Kreft B, Block W, Dombrowski F, Fackeldey A, Bachmann R, Mühlhäuser J, Träber F, Oksendal A, Pfeifer U, Schild H H
Department of Radiology, University of Bonn, Germany.
AJR Am J Roentgenol. 1998 Mar;170(3):661-8. doi: 10.2214/ajr.170.3.9490949.
The enhancement characteristics and the diagnostic value of a cell-specific superparamagnetic contrast agent (NSR 0430) in different degrees of liver fibrosis and cirrhosis were experimentally studied in an animal model.
Chronic liver damage was induced in rats either by oral administration of carbon tetrachloride (CCl4) for 15 weeks (n = 37) or by oral administration of thioacetamide (TAA) in drinking water for 24-26 weeks (n = 48). Twenty-six animals served as control subjects. T1 and T2 relaxation times for the liver and the spleen were measured in vitro with a spectrometer at 40 MHz. In vivo MR imaging at 1.5 T also was performed using T2-weighted turbo spin-echo sequences before and 1 hr after administration of NSR 0430. All data were correlated with the histologic degree of liver fibrosis and cirrhosis and the amount of connective tissue in the liver, which was measured morphometrically.
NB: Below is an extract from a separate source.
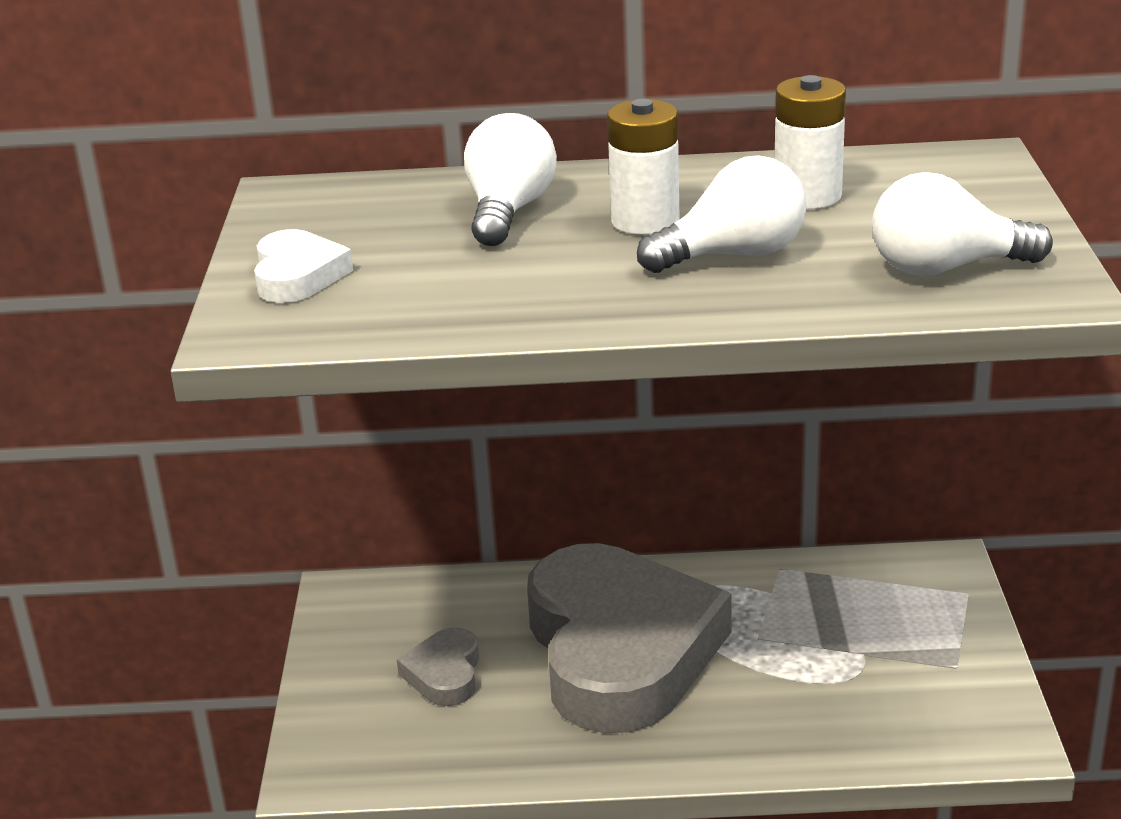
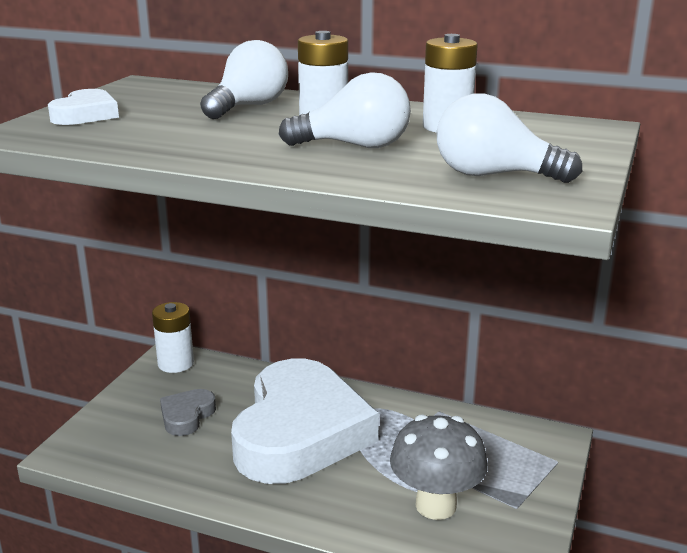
camera: 20 degrees right, 5 degrees down
grey heart [527,543,732,733] -> white heart [231,359,379,484]
none -> white battery [152,302,194,373]
none -> grey mushroom [390,414,488,520]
CCl4 produced liver fibrosis in most of the animals, and TAA predominantly caused liver cirrhosis. NSR 0430 caused a T2 relaxation time decrease in the control animals by 49%; in the CCl4 group with light and moderate liver fibrosis, by 25%; in the CCl4 group with severe liver fibrosis or cirrhosis, by 16%; and in the TAA group with cirrhosis, by 30%. On the T2-weighted turbo spin-echo sequences, liver signal-to-noise ratios (SNRs) decreased after contrast agent administration in the control animals by 81% and 79%, depending on the TE parameter. In the CCl4 group, liver SNRs decreased by 96% and 61% in animals with light or moderate fibrosis and by 44% and 55% in animals with severe fibrosis or cirrhosis, depending on the TE parameter. In the TAA group, liver SNR decreased by 61% and 67%, depending on the TE parameter.
Enhancement of the superparamagnetic contrast agent NSR 0430 is decreased in the presence of liver fibrosis and cirrhosis in an animal model. However, the reduced enhancement is not directly related to the degree of chronic liver damage, which limits the diagnostic value of superparamagnetic contrast agents in the assessment of chronic liver disease.
在动物模型中对一种细胞特异性超顺磁性造影剂(NSR 0430)在不同程度肝纤维化和肝硬化中的增强特性及诊断价值进行实验研究。
通过口服四氯化碳(CCl4)15周(n = 37)或在饮用水中口服硫代乙酰胺(TAA)24 - 26周(n = 48)诱导大鼠慢性肝损伤。26只动物作为对照。用40 MHz的光谱仪在体外测量肝脏和脾脏的T1和T2弛豫时间。在1.5 T下,在给予NSR 0430之前和之后1小时,使用T2加权快速自旋回波序列进行体内磁共振成像。所有数据均与肝纤维化和肝硬化的组织学程度以及肝脏中结缔组织的量相关,后者通过形态计量学测量。
CCl4在大多数动物中导致肝纤维化,而TAA主要引起肝硬化。NSR 0430使对照动物的T2弛豫时间降低49%;在轻度和中度肝纤维化的CCl4组中降低25%;在重度肝纤维化或肝硬化的CCl4组中降低16%;在肝硬化的TAA组中降低30%。在T2加权快速自旋回波序列上,根据TE参数,对照动物在给予造影剂后肝脏信噪比(SNR)降低81%和79%。在CCl4组中,轻度或中度纤维化动物的肝脏SNR降低96%和61%,重度纤维化或肝硬化动物的肝脏SNR降低44%和55%,取决于TE参数。在TAA组中,根据TE参数,肝脏SNR降低61%和67%。
在动物模型中,存在肝纤维化和肝硬化时超顺磁性造影剂NSR 0430的增强作用减弱。然而,增强作用的降低与慢性肝损伤程度无直接关系,这限制了超顺磁性造影剂在评估慢性肝病中的诊断价值。